#### [Task details]
Repeat exactly the lines below that lie between the line with "Ch. 260 Government - State 1345" and the line with "THIS PARAGRAPH (j).", counting both of those lines as part of the answer.

━━━━━━━━

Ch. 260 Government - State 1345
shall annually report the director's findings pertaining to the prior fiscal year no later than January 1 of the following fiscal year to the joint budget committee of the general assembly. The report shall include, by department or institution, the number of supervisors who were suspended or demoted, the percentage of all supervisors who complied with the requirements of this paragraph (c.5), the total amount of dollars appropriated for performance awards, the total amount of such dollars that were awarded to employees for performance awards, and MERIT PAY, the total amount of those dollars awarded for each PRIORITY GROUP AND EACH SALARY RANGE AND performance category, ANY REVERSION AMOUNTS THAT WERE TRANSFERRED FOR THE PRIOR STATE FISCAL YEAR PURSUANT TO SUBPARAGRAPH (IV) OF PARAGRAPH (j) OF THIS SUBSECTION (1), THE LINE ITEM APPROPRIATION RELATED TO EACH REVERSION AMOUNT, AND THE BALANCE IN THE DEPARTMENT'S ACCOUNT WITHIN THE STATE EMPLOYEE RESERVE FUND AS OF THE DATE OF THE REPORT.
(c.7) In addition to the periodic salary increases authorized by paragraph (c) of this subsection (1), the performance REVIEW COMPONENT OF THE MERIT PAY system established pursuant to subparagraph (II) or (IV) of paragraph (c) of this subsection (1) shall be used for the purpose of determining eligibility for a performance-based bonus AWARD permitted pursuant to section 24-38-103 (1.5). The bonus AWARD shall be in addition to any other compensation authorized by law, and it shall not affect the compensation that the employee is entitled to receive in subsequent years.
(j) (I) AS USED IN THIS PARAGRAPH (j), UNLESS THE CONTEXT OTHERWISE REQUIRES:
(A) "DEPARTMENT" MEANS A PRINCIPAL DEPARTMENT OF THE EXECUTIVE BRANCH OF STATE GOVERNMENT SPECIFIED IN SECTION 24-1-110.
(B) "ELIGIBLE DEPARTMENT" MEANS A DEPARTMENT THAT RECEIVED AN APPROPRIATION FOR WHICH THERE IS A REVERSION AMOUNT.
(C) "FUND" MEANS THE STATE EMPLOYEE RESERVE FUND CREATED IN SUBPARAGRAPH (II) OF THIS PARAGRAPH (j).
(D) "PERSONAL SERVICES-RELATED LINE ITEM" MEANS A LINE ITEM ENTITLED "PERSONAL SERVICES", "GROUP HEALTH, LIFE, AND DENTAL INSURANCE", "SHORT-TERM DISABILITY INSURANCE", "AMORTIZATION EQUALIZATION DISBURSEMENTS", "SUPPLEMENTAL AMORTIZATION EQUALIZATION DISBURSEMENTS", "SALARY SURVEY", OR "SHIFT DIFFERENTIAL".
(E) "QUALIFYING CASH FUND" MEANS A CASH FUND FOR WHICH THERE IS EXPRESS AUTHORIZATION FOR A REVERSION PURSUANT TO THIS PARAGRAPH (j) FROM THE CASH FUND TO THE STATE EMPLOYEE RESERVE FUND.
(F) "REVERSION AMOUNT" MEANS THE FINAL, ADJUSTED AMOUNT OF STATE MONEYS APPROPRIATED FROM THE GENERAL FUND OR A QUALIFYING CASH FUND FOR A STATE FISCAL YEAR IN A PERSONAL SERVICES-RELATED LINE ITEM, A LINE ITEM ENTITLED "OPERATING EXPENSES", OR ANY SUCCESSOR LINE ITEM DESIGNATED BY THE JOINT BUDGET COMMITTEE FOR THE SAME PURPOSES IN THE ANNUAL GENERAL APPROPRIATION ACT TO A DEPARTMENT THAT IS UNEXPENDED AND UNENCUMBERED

━━━━━━━━

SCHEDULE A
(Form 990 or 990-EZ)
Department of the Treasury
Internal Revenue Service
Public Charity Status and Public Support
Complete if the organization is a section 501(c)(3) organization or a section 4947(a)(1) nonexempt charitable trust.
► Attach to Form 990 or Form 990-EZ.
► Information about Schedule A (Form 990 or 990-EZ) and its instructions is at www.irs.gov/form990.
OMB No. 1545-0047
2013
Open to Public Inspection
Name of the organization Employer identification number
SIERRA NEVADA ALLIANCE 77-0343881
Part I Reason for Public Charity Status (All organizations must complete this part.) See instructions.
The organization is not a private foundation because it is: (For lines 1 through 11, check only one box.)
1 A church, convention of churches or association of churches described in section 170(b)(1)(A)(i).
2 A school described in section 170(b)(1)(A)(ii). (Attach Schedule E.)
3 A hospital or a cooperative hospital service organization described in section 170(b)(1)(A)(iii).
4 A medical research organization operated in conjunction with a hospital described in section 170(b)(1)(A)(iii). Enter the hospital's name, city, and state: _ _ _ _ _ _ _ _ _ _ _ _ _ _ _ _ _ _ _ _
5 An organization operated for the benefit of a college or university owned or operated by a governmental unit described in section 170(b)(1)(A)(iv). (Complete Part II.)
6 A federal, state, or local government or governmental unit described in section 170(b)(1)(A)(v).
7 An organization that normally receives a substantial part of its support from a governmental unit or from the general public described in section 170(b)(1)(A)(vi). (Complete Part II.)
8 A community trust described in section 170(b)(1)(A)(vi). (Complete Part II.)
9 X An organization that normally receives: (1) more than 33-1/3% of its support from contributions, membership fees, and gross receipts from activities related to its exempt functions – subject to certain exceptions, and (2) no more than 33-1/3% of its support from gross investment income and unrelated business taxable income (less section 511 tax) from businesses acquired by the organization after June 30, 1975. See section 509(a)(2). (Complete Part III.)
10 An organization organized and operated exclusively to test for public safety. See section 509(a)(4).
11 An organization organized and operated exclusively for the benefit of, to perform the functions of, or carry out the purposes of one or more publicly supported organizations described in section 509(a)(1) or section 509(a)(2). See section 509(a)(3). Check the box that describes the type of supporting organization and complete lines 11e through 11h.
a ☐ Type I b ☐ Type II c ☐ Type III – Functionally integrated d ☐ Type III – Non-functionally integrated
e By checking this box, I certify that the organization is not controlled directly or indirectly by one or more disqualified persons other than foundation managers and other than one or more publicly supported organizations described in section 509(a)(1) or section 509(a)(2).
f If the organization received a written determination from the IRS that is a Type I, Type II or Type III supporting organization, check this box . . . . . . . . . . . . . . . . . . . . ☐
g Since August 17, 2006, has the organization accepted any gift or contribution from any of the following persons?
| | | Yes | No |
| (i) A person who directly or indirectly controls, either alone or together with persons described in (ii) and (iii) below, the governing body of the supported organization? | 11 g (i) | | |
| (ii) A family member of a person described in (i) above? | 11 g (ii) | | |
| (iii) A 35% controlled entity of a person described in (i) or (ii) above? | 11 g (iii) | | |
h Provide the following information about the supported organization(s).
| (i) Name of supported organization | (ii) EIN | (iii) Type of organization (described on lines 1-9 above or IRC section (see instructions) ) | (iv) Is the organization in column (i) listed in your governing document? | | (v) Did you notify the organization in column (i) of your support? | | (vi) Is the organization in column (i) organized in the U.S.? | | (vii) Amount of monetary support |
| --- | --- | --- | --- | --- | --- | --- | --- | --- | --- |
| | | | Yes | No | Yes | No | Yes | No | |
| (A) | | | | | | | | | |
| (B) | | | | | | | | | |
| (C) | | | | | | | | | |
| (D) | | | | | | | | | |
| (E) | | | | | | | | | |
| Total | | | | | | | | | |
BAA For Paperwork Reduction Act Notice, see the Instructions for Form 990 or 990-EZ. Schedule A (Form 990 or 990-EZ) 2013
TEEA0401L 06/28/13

━━━━━━━━

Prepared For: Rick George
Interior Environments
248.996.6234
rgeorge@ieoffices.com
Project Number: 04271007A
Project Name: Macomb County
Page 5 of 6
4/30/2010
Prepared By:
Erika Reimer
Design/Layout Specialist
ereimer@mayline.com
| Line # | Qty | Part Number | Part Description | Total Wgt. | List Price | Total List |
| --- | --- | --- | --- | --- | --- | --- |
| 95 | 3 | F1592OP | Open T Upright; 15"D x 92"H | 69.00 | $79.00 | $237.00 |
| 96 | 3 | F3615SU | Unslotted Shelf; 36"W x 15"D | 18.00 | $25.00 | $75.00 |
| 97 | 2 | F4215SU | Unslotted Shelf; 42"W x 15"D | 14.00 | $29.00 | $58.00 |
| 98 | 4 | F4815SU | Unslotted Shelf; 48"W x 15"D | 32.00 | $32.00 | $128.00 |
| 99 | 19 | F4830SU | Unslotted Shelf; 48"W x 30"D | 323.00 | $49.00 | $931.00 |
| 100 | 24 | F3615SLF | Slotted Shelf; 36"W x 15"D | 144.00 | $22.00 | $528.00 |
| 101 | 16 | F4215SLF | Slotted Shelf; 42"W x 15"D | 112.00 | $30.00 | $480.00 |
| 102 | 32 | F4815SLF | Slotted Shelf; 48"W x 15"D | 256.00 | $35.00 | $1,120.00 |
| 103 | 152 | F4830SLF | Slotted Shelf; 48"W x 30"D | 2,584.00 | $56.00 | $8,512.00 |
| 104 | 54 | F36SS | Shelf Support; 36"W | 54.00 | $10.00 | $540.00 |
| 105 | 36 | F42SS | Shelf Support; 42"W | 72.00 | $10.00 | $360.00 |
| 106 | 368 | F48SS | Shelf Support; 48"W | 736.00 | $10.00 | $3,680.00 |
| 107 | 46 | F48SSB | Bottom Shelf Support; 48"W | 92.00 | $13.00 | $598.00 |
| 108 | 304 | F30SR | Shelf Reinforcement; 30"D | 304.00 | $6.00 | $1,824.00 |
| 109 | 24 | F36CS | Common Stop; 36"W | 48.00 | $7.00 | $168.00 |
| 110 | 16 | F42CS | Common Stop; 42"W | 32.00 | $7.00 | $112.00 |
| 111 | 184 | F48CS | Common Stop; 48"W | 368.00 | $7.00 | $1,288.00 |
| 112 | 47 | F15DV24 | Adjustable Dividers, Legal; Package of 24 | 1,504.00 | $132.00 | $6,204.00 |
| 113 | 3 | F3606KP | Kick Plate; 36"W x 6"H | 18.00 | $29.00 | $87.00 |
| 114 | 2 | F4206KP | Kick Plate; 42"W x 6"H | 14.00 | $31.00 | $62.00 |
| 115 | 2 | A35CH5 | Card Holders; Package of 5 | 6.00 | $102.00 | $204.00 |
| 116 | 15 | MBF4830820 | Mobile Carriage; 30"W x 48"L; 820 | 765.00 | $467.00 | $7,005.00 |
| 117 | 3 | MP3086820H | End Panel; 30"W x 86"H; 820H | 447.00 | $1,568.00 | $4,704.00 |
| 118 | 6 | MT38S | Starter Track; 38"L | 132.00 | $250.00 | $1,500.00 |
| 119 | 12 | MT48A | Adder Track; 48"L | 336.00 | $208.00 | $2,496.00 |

━━━━━━━━

#### [Expected answer]
Ch. 260 Government - State 1345
shall annually report the director's findings pertaining to the prior fiscal year no later than January 1 of the following fiscal year to the joint budget committee of the general assembly. The report shall include, by department or institution, the number of supervisors who were suspended or demoted, the percentage of all supervisors who complied with the requirements of this paragraph (c.5), the total amount of dollars appropriated for performance awards, the total amount of such dollars that were awarded to employees for performance awards, and MERIT PAY, the total amount of those dollars awarded for each PRIORITY GROUP AND EACH SALARY RANGE AND performance category, ANY REVERSION AMOUNTS THAT WERE TRANSFERRED FOR THE PRIOR STATE FISCAL YEAR PURSUANT TO SUBPARAGRAPH (IV) OF PARAGRAPH (j) OF THIS SUBSECTION (1), THE LINE ITEM APPROPRIATION RELATED TO EACH REVERSION AMOUNT, AND THE BALANCE IN THE DEPARTMENT'S ACCOUNT WITHIN THE STATE EMPLOYEE RESERVE FUND AS OF THE DATE OF THE REPORT.
(c.7) In addition to the periodic salary increases authorized by paragraph (c) of this subsection (1), the performance REVIEW COMPONENT OF THE MERIT PAY system established pursuant to subparagraph (II) or (IV) of paragraph (c) of this subsection (1) shall be used for the purpose of determining eligibility for a performance-based bonus AWARD permitted pursuant to section 24-38-103 (1.5). The bonus AWARD shall be in addition to any other compensation authorized by law, and it shall not affect the compensation that the employee is entitled to receive in subsequent years.
(j) (I) AS USED IN THIS PARAGRAPH (j), UNLESS THE CONTEXT OTHERWISE REQUIRES:
(A) "DEPARTMENT" MEANS A PRINCIPAL DEPARTMENT OF THE EXECUTIVE BRANCH OF STATE GOVERNMENT SPECIFIED IN SECTION 24-1-110.
(B) "ELIGIBLE DEPARTMENT" MEANS A DEPARTMENT THAT RECEIVED AN APPROPRIATION FOR WHICH THERE IS A REVERSION AMOUNT.
(C) "FUND" MEANS THE STATE EMPLOYEE RESERVE FUND CREATED IN SUBPARAGRAPH (II) OF THIS PARAGRAPH (j).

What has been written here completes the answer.